Eswatini faces multiple development challenges to ensure inclusive, sustainable, and resilient economic growth. Central among these is Eswatini’s unsustainable public sector-driven growth model, which has trapped the country in a low growth and high poverty and inequality equilibrium and crowded out investments in productive sectors and private sector development.
Fluctuations in SACU revenues and weak domestic revenue mobilization, with the domestic tax-to-GDP ratio ranging from 12% to 15%; attributable to a narrow tax base, high informality, and Value-Added Tax (VAT) exemptions have contributed to fiscal deficits, complicated fiscal management, and reduced resources for service delivery and investments in job creation.

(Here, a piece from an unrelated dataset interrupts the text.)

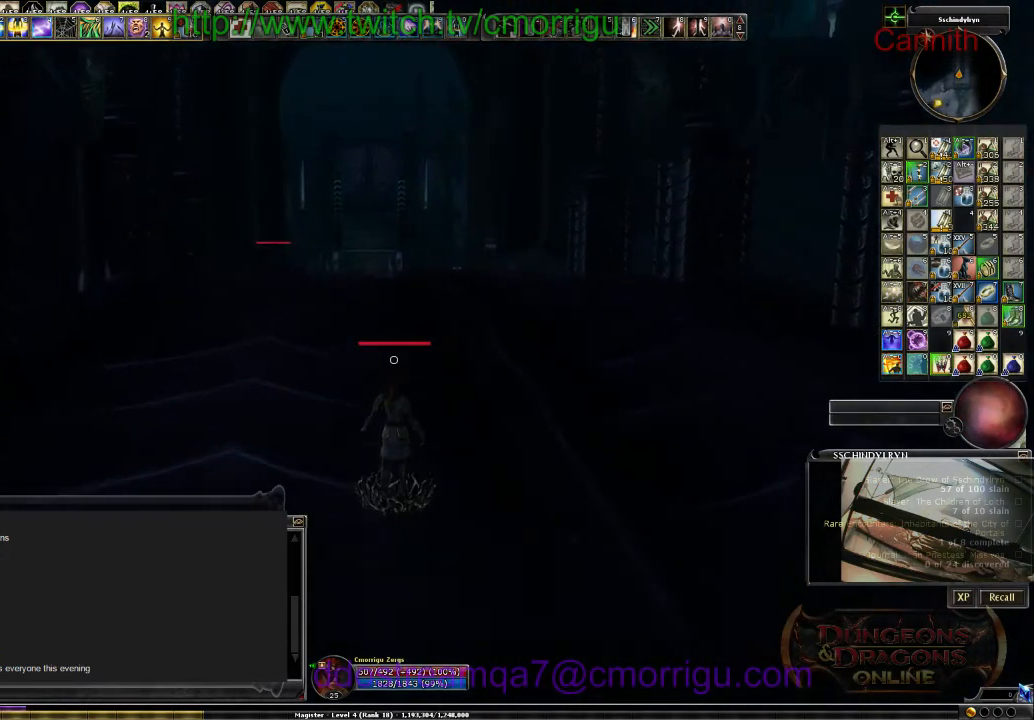
{"keys": ["w"], "events": [[266, "m", "down"], [400, "m", "up"]]}
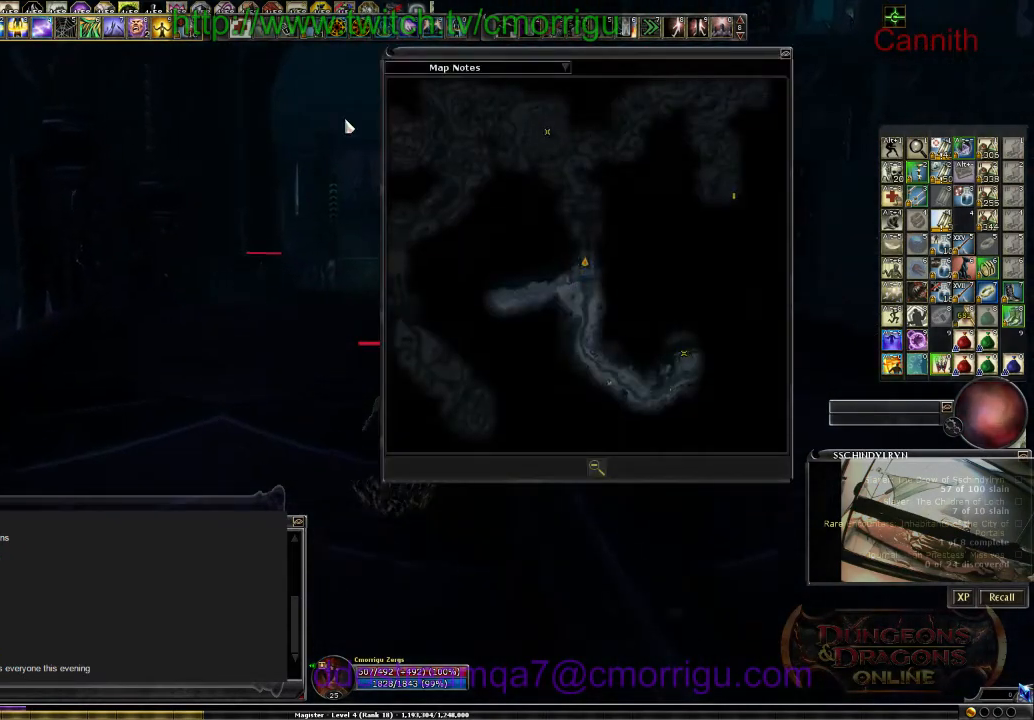
{"keys": ["w"], "events": []}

Access to credit for Small and Medium Enterprises (SMEs) is constrained by limited digitization of enterprise cash flows, weak secured transaction and insolvency regimes, high collateral requirements, and limited quality of credit information. Women SMEs are particularly impacted by lack of access to credit. A 2016-17 survey found that only 10% of all Micro, Small, and Medium Enterprises (MSME) owners in Eswatini accessed formal credit to start their business, while 90% reported starting their businesses using their savings, borrowing from friends and family, informal credit, and grants. Many women struggle to find access to credit to launch or grow their businesses. In 2020 only 13% of women-owned businesses accessed formal credit versus 19 % of male-owned enterprises.
Gaps in infrastructure, notably in energy, transport, and Information and Communication Technologies (ICTs), stymie economic development and national and regional integration. Limited access to electricity remains an impediment, cited by businesses participating in the 2016 World Bank Enterprise Survey. Despite significant progress in bringing overall access to 80%, access is only 60.6% in Lubombo and 56.4% in Shiselweni, which constrains agriculture output and agro-processing in these mostly rural regions. Energy security is a major concern as Eswatini imports up to 90% of its needed electricity from South Africa.
While the government’s expenditure on education (5% of GDP in 2021) exceeds the Low- or Middle-Income Country (LMIC) average and near-universal access to primary education has been achieved, education quality is insufficient; access and retention are low in secondary school; and the education system is not responsive to the labor market. In 2017, Eswatini’s ranking on the International Monetary Fund (IMF) Skills Mismatch Index was a dismal 136th of 139 countries. Government spending on health is relatively high (3.4% of GDP in 2018/19), but Eswatini suffers from a high burden of HIV/AIDS, Noncommunicable diseases (NCDs), and sub-optimal child and maternal health outcomes. HIV prevalence among adults is still the highest in the world at 27.4% (32.5% for women versus 20.4% for men), which increases co-morbidities with tuberculosis and other diseases.